- _To-do item_
What is needed is an exact copy of every entry, without the pictures.

═════ Material for this task ═════

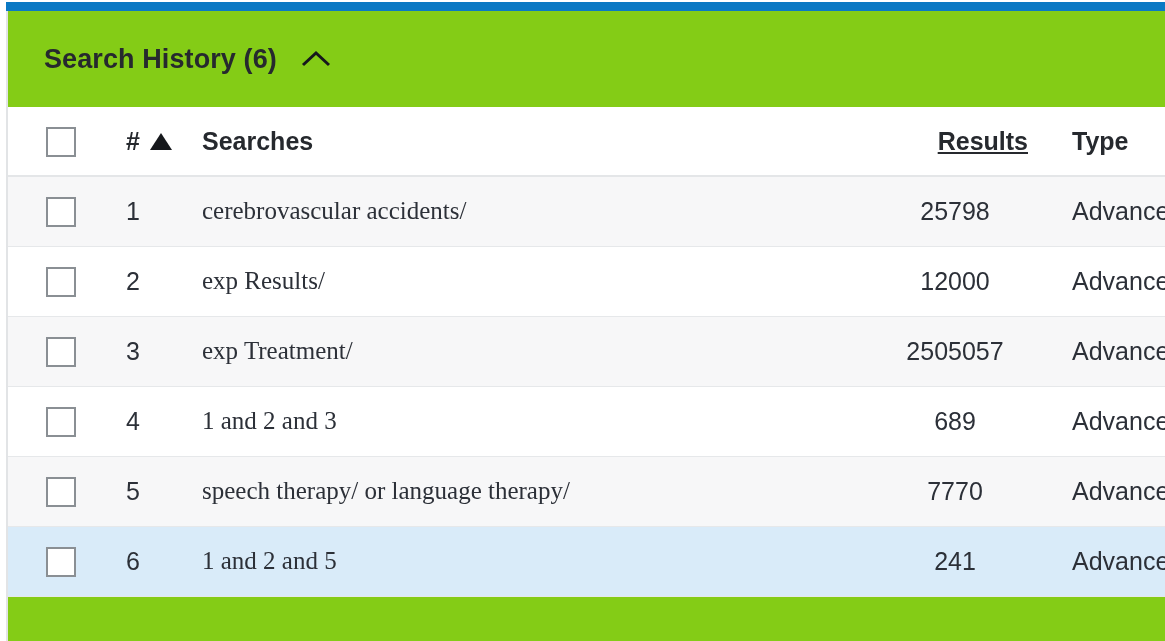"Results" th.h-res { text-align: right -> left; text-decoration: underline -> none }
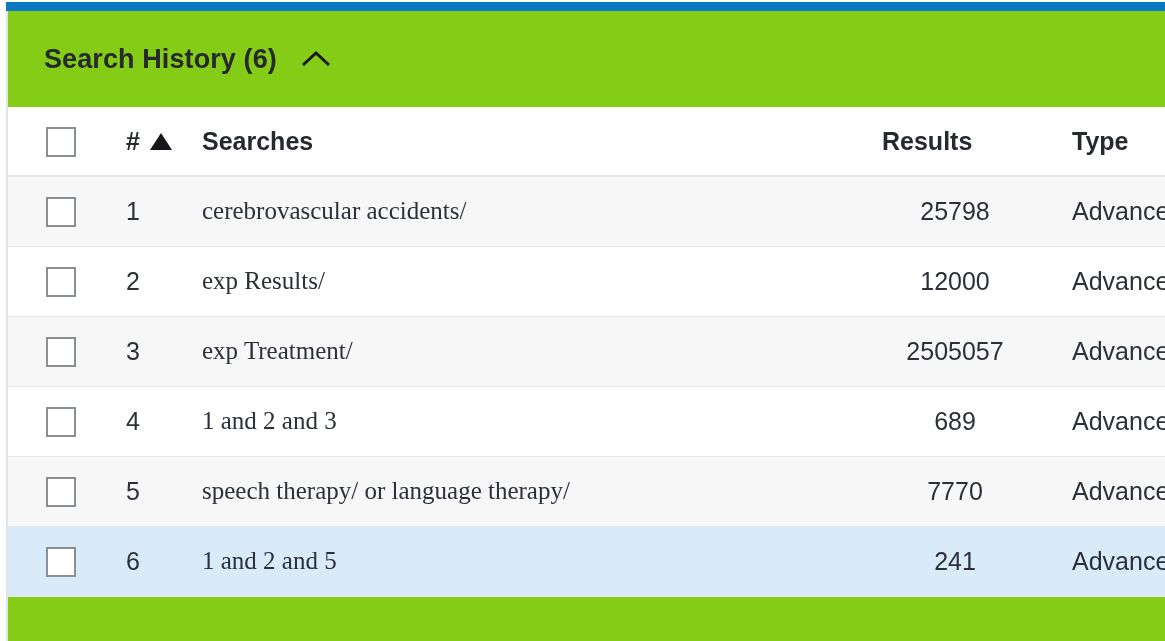"25798" td.t-res { text-align: center -> left }
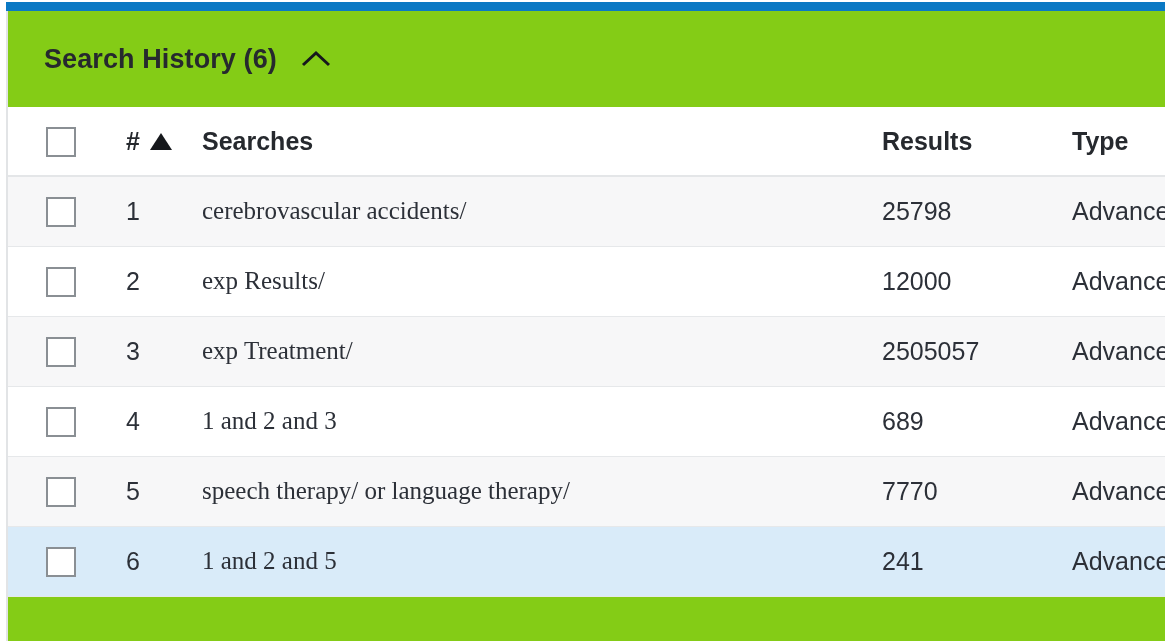"exp Treatment/" td.t-query { text: Treatment/ -> Advanced/ }
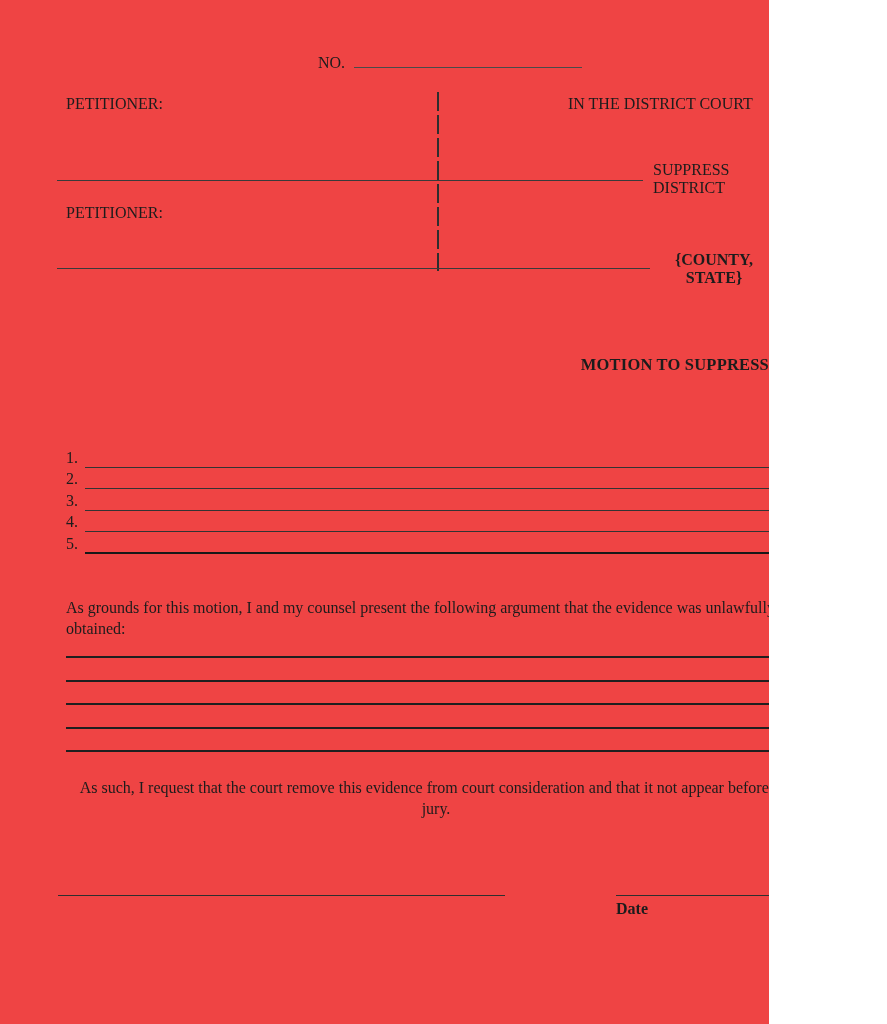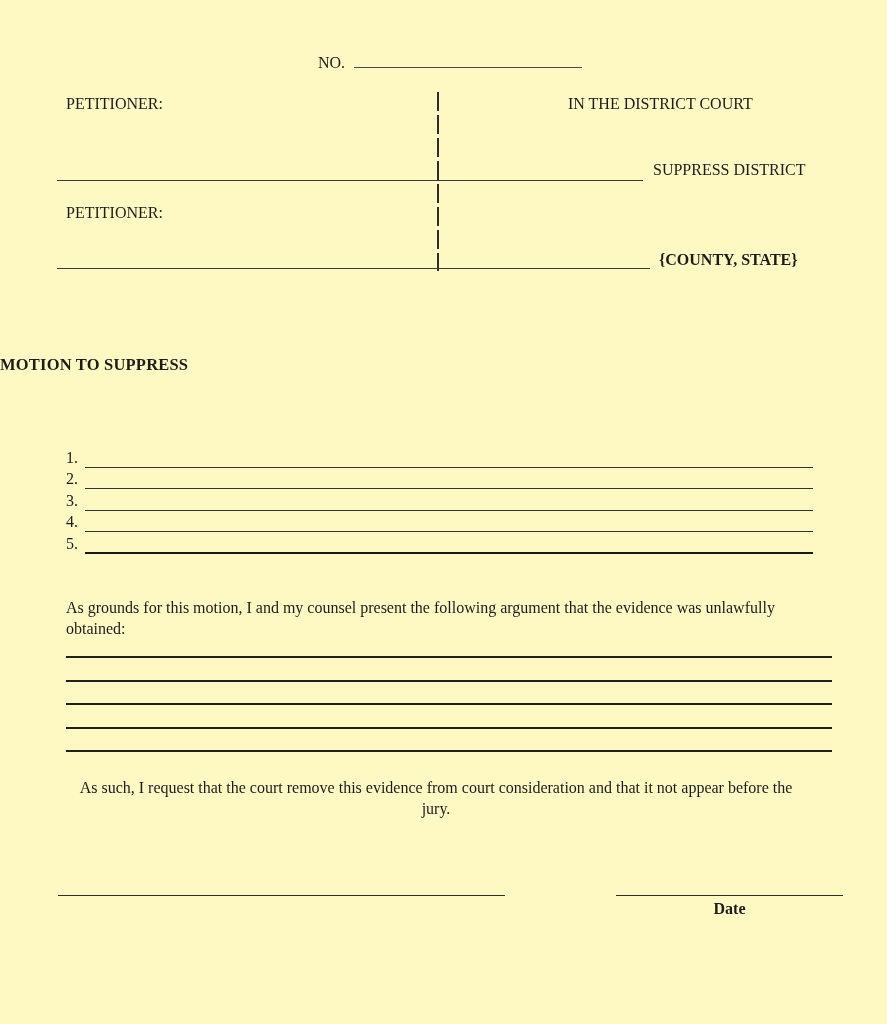"NO." .page { background: #fef9c3 -> #ef4444; width: 887px -> 769px }
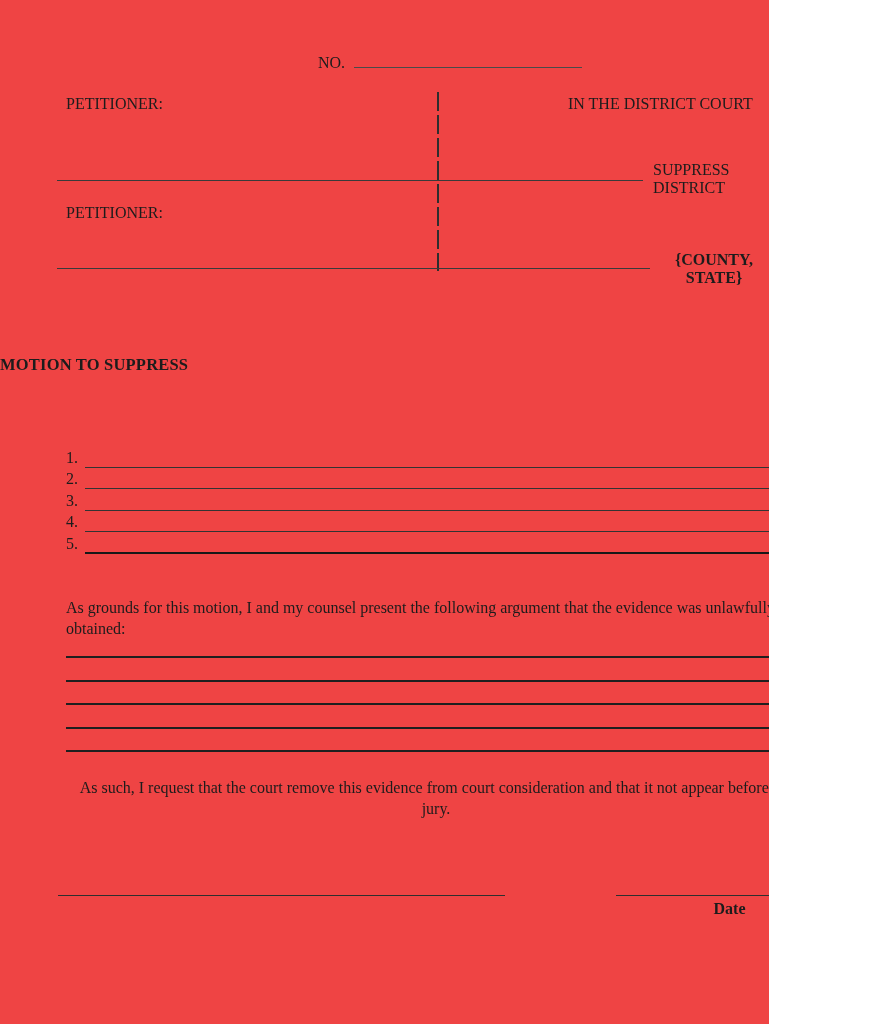"MOTION TO SUPPRESS" .form-title { text-align: left -> right }
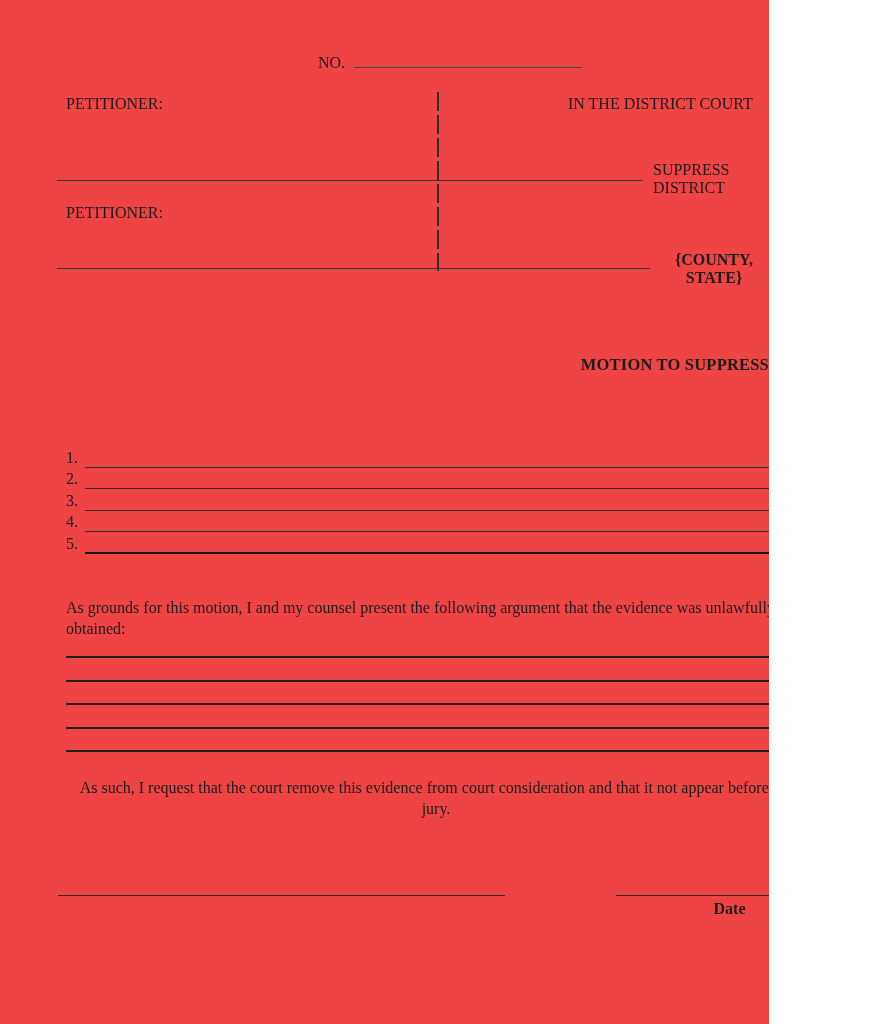"Date" .date-label { text-align: center -> left }
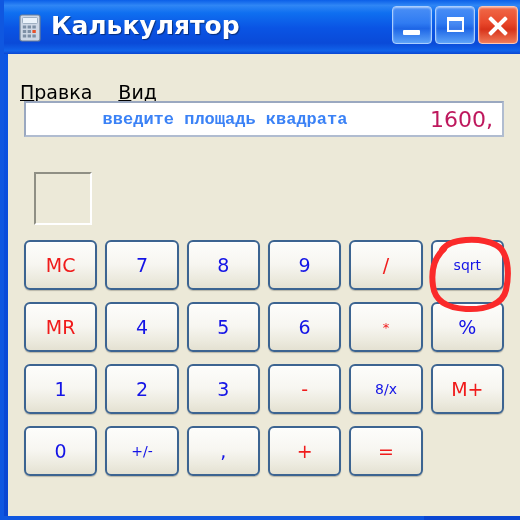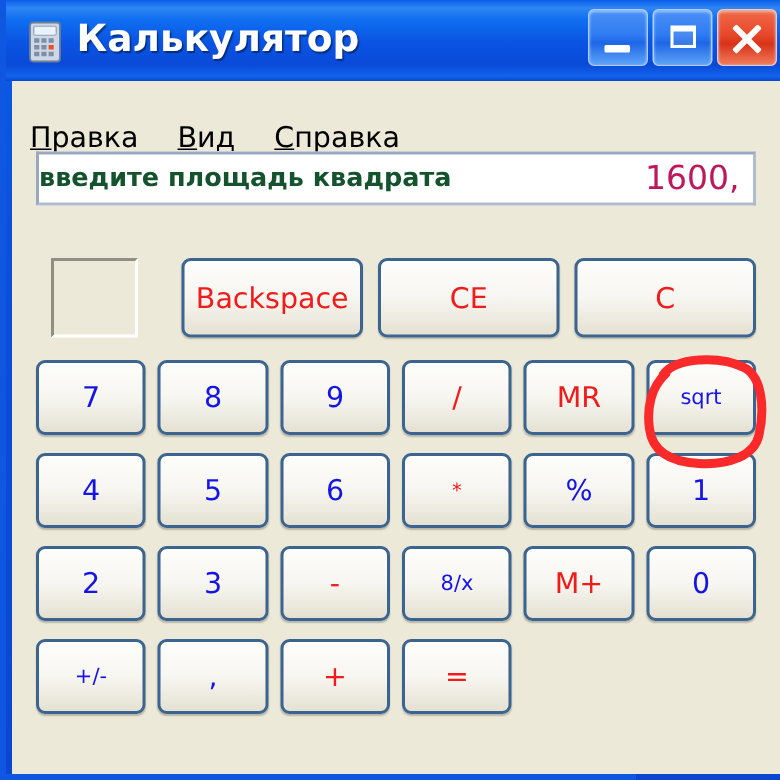"Справка" span.menu-item { html: <span><span>С</span><span>правка</span></span> -> none }
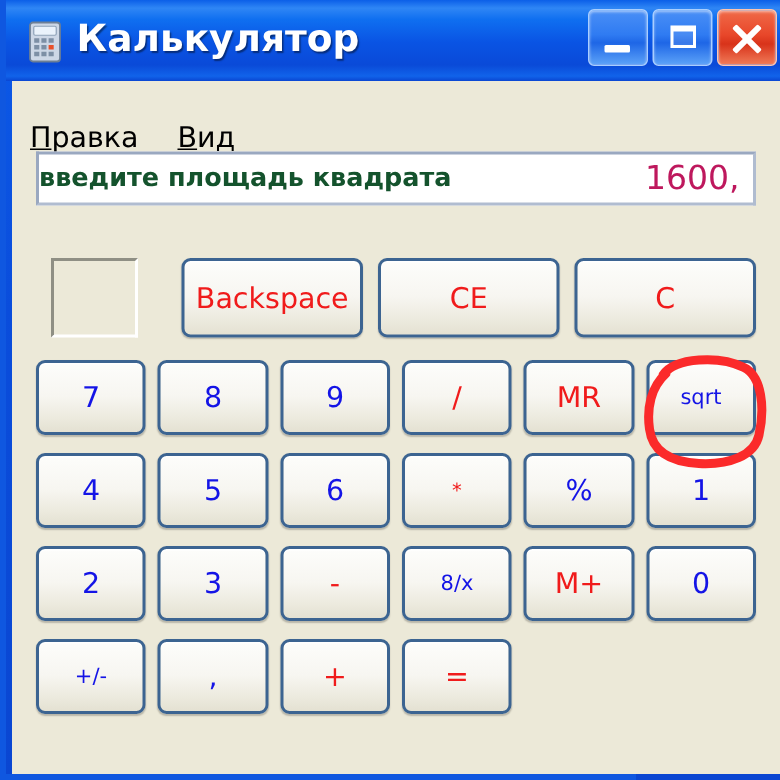"введите площадь квадрата" .display-hint { color: #14532d -> #3b82f6; font-family: none -> Liberation Mono, monospace; text-align: none -> center }
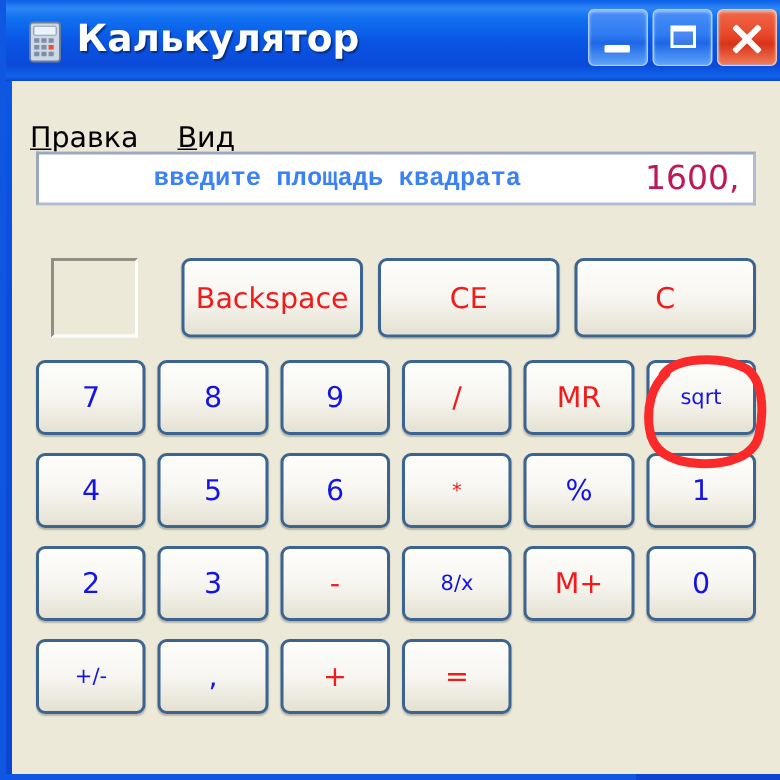"Backspace" div.toprow { html: <div> <div>Backspace</div> <div>CE</div> <div>C</div> </div> -> none }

═════

- _Exercise result_
"Results" th.h-res { text-align: right -> left; text-decoration: underline -> none }
"25798" td.t-res { text-align: center -> left }
"exp Treatment/" td.t-query { text: Treatment/ -> Advanced/ }
"NO." .page { background: #fef9c3 -> #ef4444; width: 887px -> 769px }
"MOTION TO SUPPRESS" .form-title { text-align: left -> right }
"Date" .date-label { text-align: center -> left }
"Справка" span.menu-item { html: <span><span>С</span><span>правка</span></span> -> none }
"введите площадь квадрата" .display-hint { color: #14532d -> #3b82f6; font-family: none -> Liberation Mono, monospace; text-align: none -> center }
"Backspace" div.toprow { html: <div> <div>Backspace</div> <div>CE</div> <div>C</div> </div> -> none }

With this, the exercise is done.